Blog: Supporting participatory artists to become economically sustainable
Published: 20 Aug 2018
In mid-September, a year on from the beginning of my Churchill Fellowship travels, I will be heading back to New York to address an international conference of artists about my findings. It’s caused me to reflect on what a totally life-changing experience the Fellowship has been for me.
My project focused on the long-term sustainability of the arts sector. As a self-employed consultant working in this sector, I had become increasingly worried about its lack of stability.
What is often not widely recognised is that artists are largely self-employed portfolio workers – micro-businesses – providing services to organisations, commissioners and public agencies.
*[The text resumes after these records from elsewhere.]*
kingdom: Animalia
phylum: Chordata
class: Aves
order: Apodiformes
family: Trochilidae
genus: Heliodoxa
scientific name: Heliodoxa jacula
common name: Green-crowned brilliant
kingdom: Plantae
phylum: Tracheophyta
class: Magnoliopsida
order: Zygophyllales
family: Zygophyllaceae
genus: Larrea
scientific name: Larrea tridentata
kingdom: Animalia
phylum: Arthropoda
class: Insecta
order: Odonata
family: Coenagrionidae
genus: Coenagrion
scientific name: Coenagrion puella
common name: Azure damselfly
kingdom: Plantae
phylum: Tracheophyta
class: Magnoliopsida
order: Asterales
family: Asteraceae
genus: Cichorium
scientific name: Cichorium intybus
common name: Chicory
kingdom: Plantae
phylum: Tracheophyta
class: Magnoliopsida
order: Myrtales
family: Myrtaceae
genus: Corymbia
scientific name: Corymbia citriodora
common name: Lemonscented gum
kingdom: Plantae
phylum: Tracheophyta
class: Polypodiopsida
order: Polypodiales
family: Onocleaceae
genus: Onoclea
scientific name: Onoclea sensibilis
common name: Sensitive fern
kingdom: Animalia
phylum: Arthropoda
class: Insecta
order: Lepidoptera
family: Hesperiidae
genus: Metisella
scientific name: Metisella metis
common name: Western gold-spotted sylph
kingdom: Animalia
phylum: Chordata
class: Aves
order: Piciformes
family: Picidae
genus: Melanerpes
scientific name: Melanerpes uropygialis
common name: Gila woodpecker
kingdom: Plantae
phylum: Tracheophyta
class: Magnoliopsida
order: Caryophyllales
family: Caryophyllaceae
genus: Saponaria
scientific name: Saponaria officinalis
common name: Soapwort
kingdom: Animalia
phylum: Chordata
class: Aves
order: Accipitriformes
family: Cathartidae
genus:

There are estimated to be more than 250,000 of these artists across the UK, and yet they are largely unsupported and self-sustaining as businesses. The UK is a world leader in artistic innovation, but we have not yet found out how to monetise this innovation and generate greater stability for the artists themselves.
Last Autumn I travelled to the USA and Australia to explore solutions to this problem. I was particularly interested in artists whose work enables others to participate in making art. More and more artists are choosing to work in this way, and this makes it crucial that, as a sector, we address their needs in a collective way. Their work is often exposed and demanding, working in a wide range of settings including the criminal justice system or the health sector, and yet they are largely unsupported and working outside organisational support structures.
Below: Susanne Burns
I learned so much during my travels. It was so valuable to take time out to process the inputs, views and perspectives of others, to truly absorb, listen and most importantly hear patterns, threads and connections.
I remember standing with the team from an inspirational organisation called Heart of Los Angeles (HOLA) on a building site in the Ramparts area of Los Angeles, which will become their new Arts and Recreation Centre, containing classrooms, studios, workshops and a Performance Pavilion. For more than 30 years they have worked in that neighbourhood offering young people access to art and music. Their programme employs significant numbers of artists to work with the young people. It was a lightbulb moment.
Long-term commitments to programmes that embed artists and organisations within communities are key to long-term security and stability, for artists as well as participants. But in the UK, the arts community works within an economy that is dependent on public subsidy, which tends to mitigate against such long-term commitments. This has to change.
Below: Susanne (2nd from left) with the HOLA Team on the building site of their new development in Los Angeles
Since my return, I have written journal articles, spoken at conferences and presented my findings to public funding agencies. The Fellowship convinced me of the value of greater cross-border exchange and I am working on the development of an international online think tank, which will support this community of interest and practice. The New York conference in September will provide a launch pad for this. The journey is far from over.